Robin - where did you live in Japan? I lived in kyoto a while, and read Sei Shonagon's pillow book too - I know what you mean about it being etched into the retinas - it's such a visual book!

Bruce
www.biroz.net

Oh, I think rudradas already

Oh, I think rudradas already wrote a poem for this; ) Strong associative connections. Ahh,... and the brain is the labyrinth. Thanks, that's an incredible connection.

Bruce,

I lived in Osaka in Nippombashi, close to Den Den Town. Kyoto is so lovely. It's wonderful that you lived there. Yeah, reading Shonagon really opened up my senses. Something as simple as a middle-aged woman's violet eyeshadowed, wrinkled lids would sometimes penetrate me to near tears. A lot of osmotic inspiration there.

honey on the brain

am I mistaken or do you have honey-colored hair ms. poeting?

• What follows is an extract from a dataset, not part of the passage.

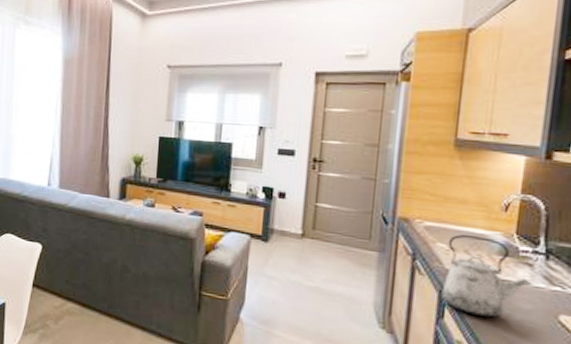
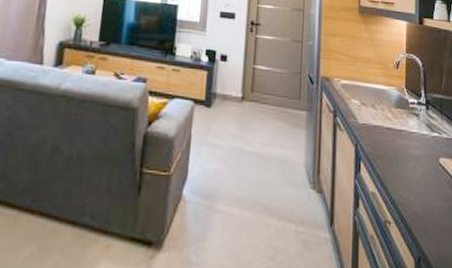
kettle: present [441,234,532,318] -> none [357,91,419,167]

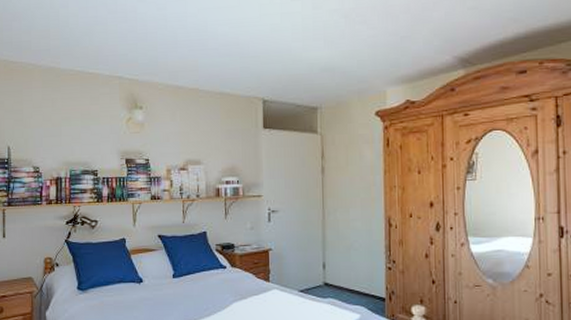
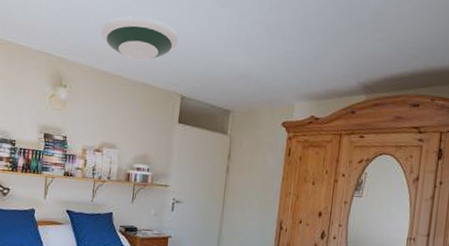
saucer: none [170,24,252,70] -> present [100,16,179,61]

I am putting a copy of 'Honey for the Mistress of the Labyrinth' on my blog at SunElephant.org . OK Bruce?...

and by the way, I saw poeting first and I sense that she really prefers older men... much older in my case... so back off!... first time anything I wrote was referred to as poetry... even in jest! ... I blush...

p.s. spiral dance? my boss was well known for circular dancing. still is for that matter....

Go ahead

Rudradas, go ahead, but please credit my name and a link to my website :-) Just so people can find me if they want to...
Robin, I used to love Osaka - a fun place to go out!
Bruce
www.biroz.net

excellent.

excellent piece.

...tracing the labyrinth reflects the breathing/shifting motion of the world in flux in visionary state (also echoed in the meander--or greek key design, the triskell, and a bunch of other motifs as well). the breath is ariadne's thread, providing life-line while entering the realm of abandoned instinct, and we are soon to enter the month of the bull, taurus. may all travel well.

Breath...

The breath as Ariadne's thread! Now that's a really inspiring thought - I have experienced that sensation, but never thought to put such words to it. Thank you!